Of course, the Canadian court is not without fault. Its ruling, while grounded in evidence, is sweeping in its generalisation. To label entire political parties as terrorist organisations is to paint with a brush so broad it obscures nuance. There are, undoubtedly, members of both parties who have never snatched a ballot box or ordered a thug. But in the theatre of Nigerian politics, innocence is often incidental.
Still, the court’s error pales in comparison to the sins of the parties it condemned. For over two decades, the PDP and APC have treated Nigeria like a personal ATM – withdrawing legitimacy, depositing dysfunction, and overdrawing on the patience of the populace. Their manifestos are written in invisible ink. Their ideologies are whatever the godfather says they are. Their loyalty is to power, not to principle.
And what of the people? What of the millions who queue under the sun to vote, only to be rewarded with fuel scarcity, currency confusion, and televised apologies? What of the youth, told to “go and get their PVCs”, only to discover that their votes are mere props in a pre-written play? What of the civil servants, the pensioners, the farmers, the students – all conscripted into a democracy that demands everything and delivers nothing?
They are the collateral damage in a war they did not start. They are the hostages in a republic held ransom by two parties that differ only in logo and slogan. They are the reason why a Canadian court, thousands of miles away, could look at Nigeria’s political landscape and see not democracy, but dysfunction.
And yet, the ruling may be the wake-up call we need. Not because Canada has moral authority – it doesn’t – but because sometimes, it takes an outsider to say what insiders cannot.
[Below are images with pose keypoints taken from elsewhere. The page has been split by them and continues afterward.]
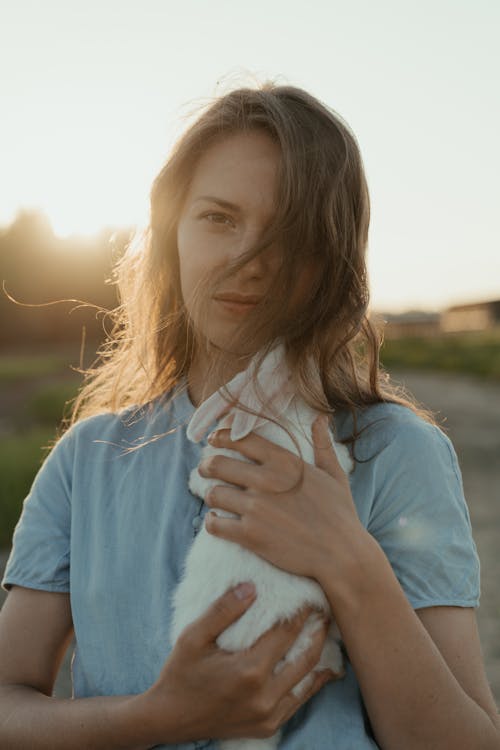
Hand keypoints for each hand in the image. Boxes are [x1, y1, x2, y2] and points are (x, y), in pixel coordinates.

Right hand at [140, 583, 339, 743]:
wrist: (169, 719)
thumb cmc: (180, 674)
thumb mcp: (193, 637)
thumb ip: (222, 611)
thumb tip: (251, 587)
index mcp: (249, 671)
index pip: (286, 633)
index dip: (302, 613)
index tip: (312, 595)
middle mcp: (264, 696)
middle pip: (305, 657)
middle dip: (318, 632)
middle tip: (327, 611)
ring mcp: (268, 715)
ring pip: (307, 681)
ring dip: (320, 657)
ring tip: (327, 634)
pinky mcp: (268, 727)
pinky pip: (298, 702)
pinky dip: (311, 683)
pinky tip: (320, 669)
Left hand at [200, 416, 367, 584]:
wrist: (342, 554)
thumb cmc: (340, 514)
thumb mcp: (335, 474)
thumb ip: (322, 444)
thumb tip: (321, 417)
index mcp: (284, 462)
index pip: (241, 439)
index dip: (221, 437)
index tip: (213, 440)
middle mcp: (267, 481)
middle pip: (218, 464)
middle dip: (206, 466)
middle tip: (204, 470)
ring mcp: (256, 508)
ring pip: (213, 494)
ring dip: (211, 496)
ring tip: (215, 498)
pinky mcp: (250, 535)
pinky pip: (215, 525)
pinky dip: (212, 523)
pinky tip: (217, 522)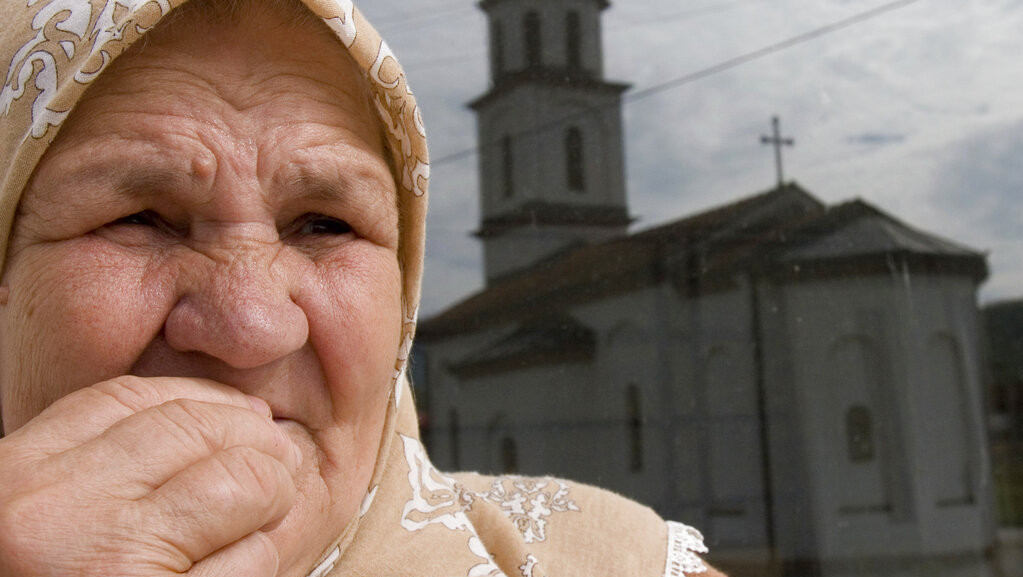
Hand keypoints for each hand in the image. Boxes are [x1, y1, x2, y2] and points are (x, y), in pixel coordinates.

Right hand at [0, 376, 300, 575]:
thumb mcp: (43, 521)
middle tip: (277, 467)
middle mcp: (57, 518)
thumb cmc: (43, 576)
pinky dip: (265, 559)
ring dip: (270, 503)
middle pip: (198, 432)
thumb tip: (237, 424)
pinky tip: (244, 569)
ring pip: (243, 487)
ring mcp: (111, 570)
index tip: (244, 419)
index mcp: (15, 485)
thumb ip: (106, 470)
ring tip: (260, 521)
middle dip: (256, 444)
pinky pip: (255, 562)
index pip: (131, 401)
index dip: (207, 402)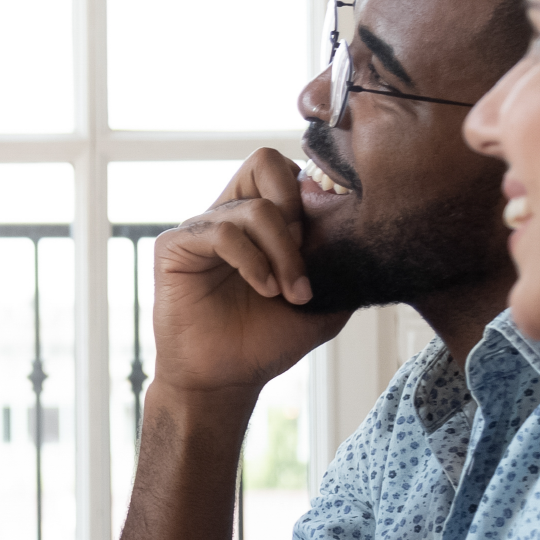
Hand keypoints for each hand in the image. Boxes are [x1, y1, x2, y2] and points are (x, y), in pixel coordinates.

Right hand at [148, 149, 353, 397]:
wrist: (227, 377)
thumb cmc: (269, 338)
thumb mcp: (326, 297)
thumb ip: (340, 258)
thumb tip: (365, 224)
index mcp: (259, 218)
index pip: (286, 169)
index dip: (313, 197)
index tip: (327, 244)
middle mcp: (228, 214)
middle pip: (266, 163)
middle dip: (298, 212)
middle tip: (307, 257)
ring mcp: (200, 227)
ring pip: (255, 208)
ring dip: (283, 253)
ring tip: (290, 292)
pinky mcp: (175, 245)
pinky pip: (222, 232)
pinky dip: (253, 262)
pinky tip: (264, 290)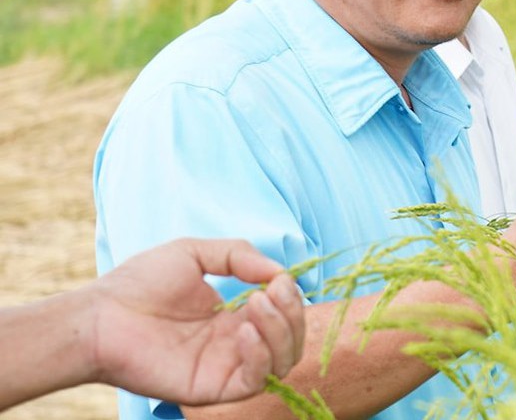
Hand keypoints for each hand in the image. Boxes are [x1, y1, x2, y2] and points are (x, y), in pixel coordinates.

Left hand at [88, 238, 304, 403]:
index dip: (289, 297)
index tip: (279, 278)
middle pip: (291, 339)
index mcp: (232, 316)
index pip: (282, 314)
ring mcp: (225, 367)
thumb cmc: (138, 283)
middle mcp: (234, 344)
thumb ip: (240, 255)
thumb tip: (281, 273)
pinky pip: (255, 380)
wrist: (99, 317)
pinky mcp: (212, 388)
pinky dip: (261, 355)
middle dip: (293, 313)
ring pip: (282, 361)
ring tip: (257, 304)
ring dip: (281, 331)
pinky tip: (243, 330)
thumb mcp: (195, 252)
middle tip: (274, 291)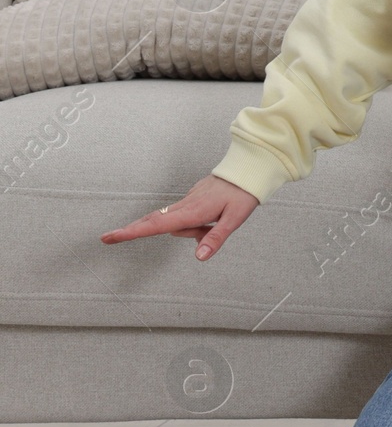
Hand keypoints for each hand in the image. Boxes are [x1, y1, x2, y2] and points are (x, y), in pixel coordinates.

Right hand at [100, 174, 258, 260]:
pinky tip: (214, 218)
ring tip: (217, 223)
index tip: (111, 236)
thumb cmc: (243, 194)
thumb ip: (216, 238)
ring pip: (176, 222)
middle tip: (106, 238)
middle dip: (133, 230)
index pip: (158, 225)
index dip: (133, 232)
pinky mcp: (193, 198)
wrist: (249, 169)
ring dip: (191, 231)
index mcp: (193, 211)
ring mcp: (188, 200)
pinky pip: (187, 216)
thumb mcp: (235, 219)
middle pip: (156, 221)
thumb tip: (200, 257)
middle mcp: (186, 205)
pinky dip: (195, 224)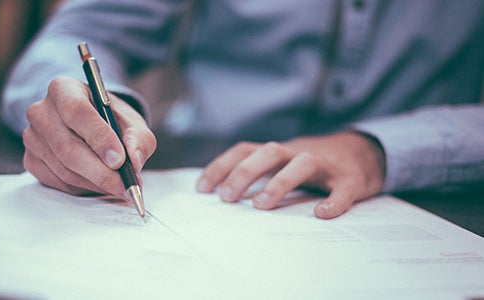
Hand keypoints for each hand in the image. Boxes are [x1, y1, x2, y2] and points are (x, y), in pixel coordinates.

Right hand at [23, 77, 155, 198]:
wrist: (95, 126)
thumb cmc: (113, 121)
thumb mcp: (133, 123)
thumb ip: (138, 139)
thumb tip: (134, 161)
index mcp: (64, 89)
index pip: (77, 112)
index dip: (99, 138)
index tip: (120, 160)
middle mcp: (42, 111)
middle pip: (68, 147)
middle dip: (101, 172)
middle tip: (125, 185)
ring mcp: (32, 137)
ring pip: (64, 169)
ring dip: (96, 183)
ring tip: (120, 186)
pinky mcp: (31, 160)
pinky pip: (58, 182)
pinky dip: (84, 188)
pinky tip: (100, 184)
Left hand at [196, 131, 385, 217]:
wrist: (363, 151)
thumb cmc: (315, 163)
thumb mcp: (284, 162)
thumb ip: (261, 173)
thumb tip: (225, 194)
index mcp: (280, 152)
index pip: (245, 150)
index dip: (222, 166)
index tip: (202, 188)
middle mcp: (299, 153)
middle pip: (269, 152)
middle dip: (244, 172)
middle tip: (227, 198)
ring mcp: (326, 164)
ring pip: (302, 164)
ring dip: (280, 182)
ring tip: (262, 205)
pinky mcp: (351, 178)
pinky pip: (343, 188)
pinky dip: (334, 201)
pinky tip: (322, 214)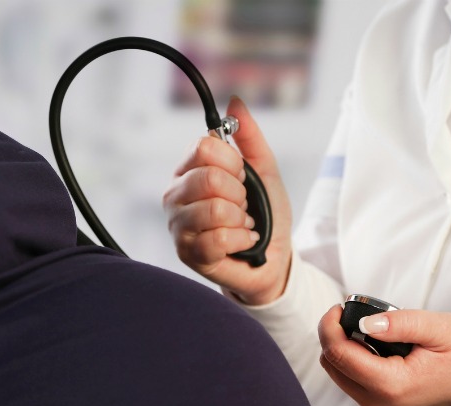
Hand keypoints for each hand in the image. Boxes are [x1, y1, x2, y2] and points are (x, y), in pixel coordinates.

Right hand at [162, 96, 292, 304]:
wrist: (274, 257)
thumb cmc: (265, 215)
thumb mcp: (265, 171)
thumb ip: (250, 137)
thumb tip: (235, 103)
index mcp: (189, 169)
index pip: (203, 147)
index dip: (233, 162)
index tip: (242, 177)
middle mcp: (176, 195)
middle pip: (208, 177)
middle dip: (239, 194)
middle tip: (242, 206)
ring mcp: (178, 225)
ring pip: (214, 209)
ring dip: (240, 220)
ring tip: (241, 225)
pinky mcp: (188, 253)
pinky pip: (217, 238)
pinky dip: (241, 240)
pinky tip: (242, 242)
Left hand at [317, 305, 450, 405]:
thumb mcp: (437, 328)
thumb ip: (398, 323)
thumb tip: (364, 322)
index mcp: (393, 385)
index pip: (339, 355)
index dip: (330, 327)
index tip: (339, 307)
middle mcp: (381, 404)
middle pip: (333, 366)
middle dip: (335, 336)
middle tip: (352, 314)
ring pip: (339, 375)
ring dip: (345, 348)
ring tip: (368, 330)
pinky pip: (353, 383)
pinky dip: (356, 361)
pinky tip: (374, 347)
Sometimes, it takes a foreign bench to remind us that our democracy is bleeding, and that the bandages we keep applying are made of propaganda.
The PDP and APC will, of course, survive this scandal. They always do. They will issue statements, summon press conferences, and accuse Canada of neocolonial arrogance. They will remind us of their “contributions to democracy”, as if democracy were a buffet and they brought the jollof. They will continue to field candidates, win elections, and govern with the same blend of bravado and bewilderment.
But the rest of us must not forget. We must not forget that a court in a country known for maple syrup and politeness looked at our political parties and saw terror. We must not forget that our elections are so violent, chaotic and devoid of credibility that they triggered a legal definition reserved for extremists. We must not forget that the world is watching – and that what it sees is not a beacon of democracy, but a bonfire of vanities.
The diplomat may protest. The government may fume. The parties may deny. But the truth, like a stubborn stain, remains. Nigeria’s democracy is under siege – not from foreign courts, but from domestic actors who mistake power for purpose and governance for conquest.
And until we confront that truth, until we demand better, until we reject the politics of terror – whether by ballot or by bullet – we will continue to be ruled by the very people a Canadian court had the temerity to call what they are. Terrorists in agbadas.